No basta con acreditar que existe una mancha: si se inicia una reclamación por humedades en comunidad, normalmente habrá que acreditar el nexo entre el foco de la filtración y el daño producido.
Qué pasos conviene seguir antes de reclamar formalmente
Antes de escalar el conflicto, suele ser útil una comprobación práctica:
- Comunicar la incidencia por escrito y conservar justificante.
- Solicitar revisión técnica del origen, evitando suposiciones precipitadas.
- Revisar actas de la comunidad, estatutos y acuerdos previos, si afectan al elemento implicado.
- Examinar la póliza de la comunidad o del propietario, sabiendo que la cobertura dependerá del caso.
- Documentar la evolución del daño y los gastos soportados.
Si la incidencia afecta a un elemento común, conviene que la comunidad deje constancia en acta o, al menos, en comunicaciones del administrador. Si el origen parece privativo, también interesa requerir al propietario para que pueda inspeccionar y, en su caso, reparar.
Qué vías pueden valorarse si la comunidad o el responsable no actúan
Cuando no hay respuesta suficiente, puede valorarse una reclamación extrajudicial bien documentada, dirigida a la comunidad, al propietario responsable o a la aseguradora en lo que proceda. Si persiste la pasividad, habrá que analizar la acción que encaje mejor según el origen, la urgencia de la reparación, la prueba disponible y los daños ocasionados.
No existe una única vía válida para todos los supuestos. En algunos casos lo prioritario será obtener la reparación; en otros, además, reclamar la indemnización por desperfectos, gastos o perjuicios derivados de la humedad. Si hubo acuerdo comunitario sobre la incidencia, también puede ser relevante revisar su contenido y su correcta documentación.
Errores frecuentes en los conflictos por humedades en edificios
- Confundir la zona dañada con el verdadero foco de la humedad.
- Pensar que toda reparación corresponde a la comunidad sin verificar si el origen es privativo.
- Presuponer que el seguro pagará siempre los daños por agua.

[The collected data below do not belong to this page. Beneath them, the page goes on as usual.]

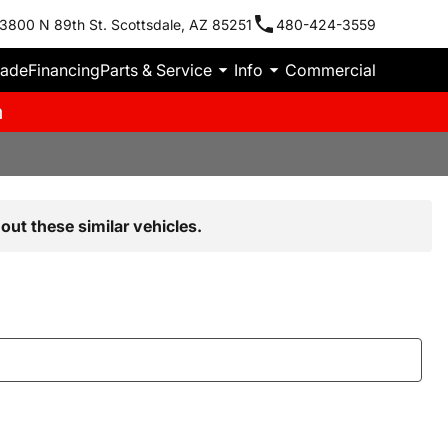
3800 N 89th St. Scottsdale, AZ 85251
480-424-3559
rade
Financing
Parts & Service
Info
Commercial
m
out these similar vehicles.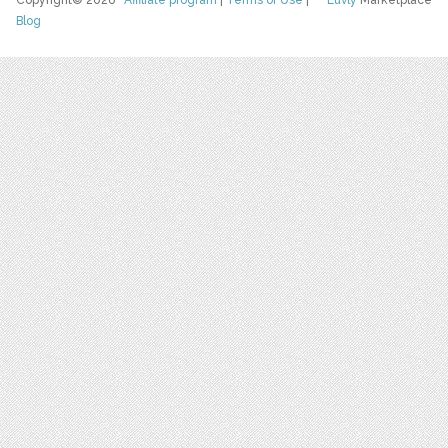
Copyright© 2026
Affiliate program
|
Terms of Use
|
Luvly
Marketplace
Blog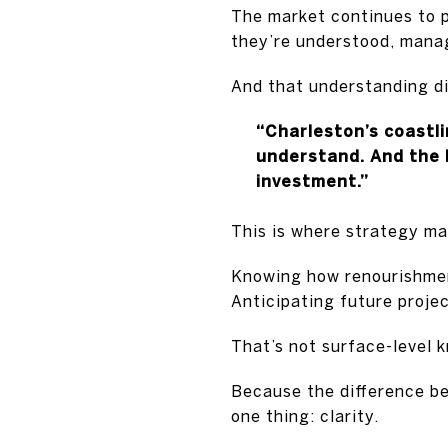
The market continues to p
they’re understood, manag
And that understanding di
“Charleston’s coastl
understand. And the b
investment.”
This is where strategy ma
Knowing how renourishmen
Anticipating future proje
That’s not surface-level 
Because the difference b
one thing: clarity.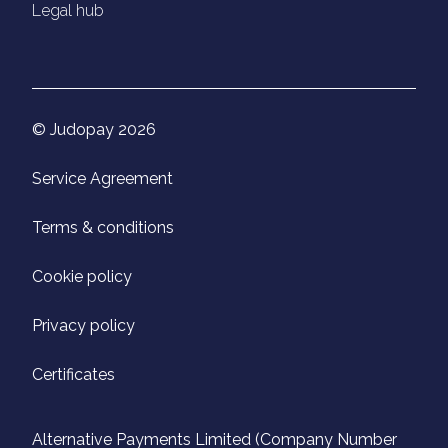
Legal hub
© Judopay 2026
Service Agreement
Terms & conditions
Cookie policy
Privacy policy
Certificates
Alternative Payments Limited (Company Number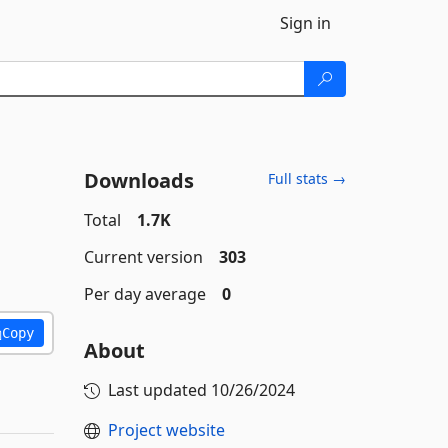
Sign in
Downloads
Full stats →
Total
1.7K
Current version
303
Per day average
0
Copy
About
Last updated
10/26/2024
Project website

- No dejar constancia escrita de avisos, visitas e incidencias.
- Retrasar la obtención de un informe técnico cuando el origen no está claro.
En definitiva, en las humedades en comunidad de propietarios el punto decisivo suele ser acreditar el origen y encajar correctamente la incidencia entre elemento común, elemento privativo, obligación de conservación y eventual daño indemnizable. El error más frecuente es fijarse solo en dónde aparece la mancha y no en qué la causa realmente.
Antes de decidir cómo reclamar, puede ser razonable revisar actas, parte de seguro, estatutos, comunicaciones al presidente o administrador e informe técnico, para valorar con criterio jurídico y probatorio cuál es la vía más adecuada.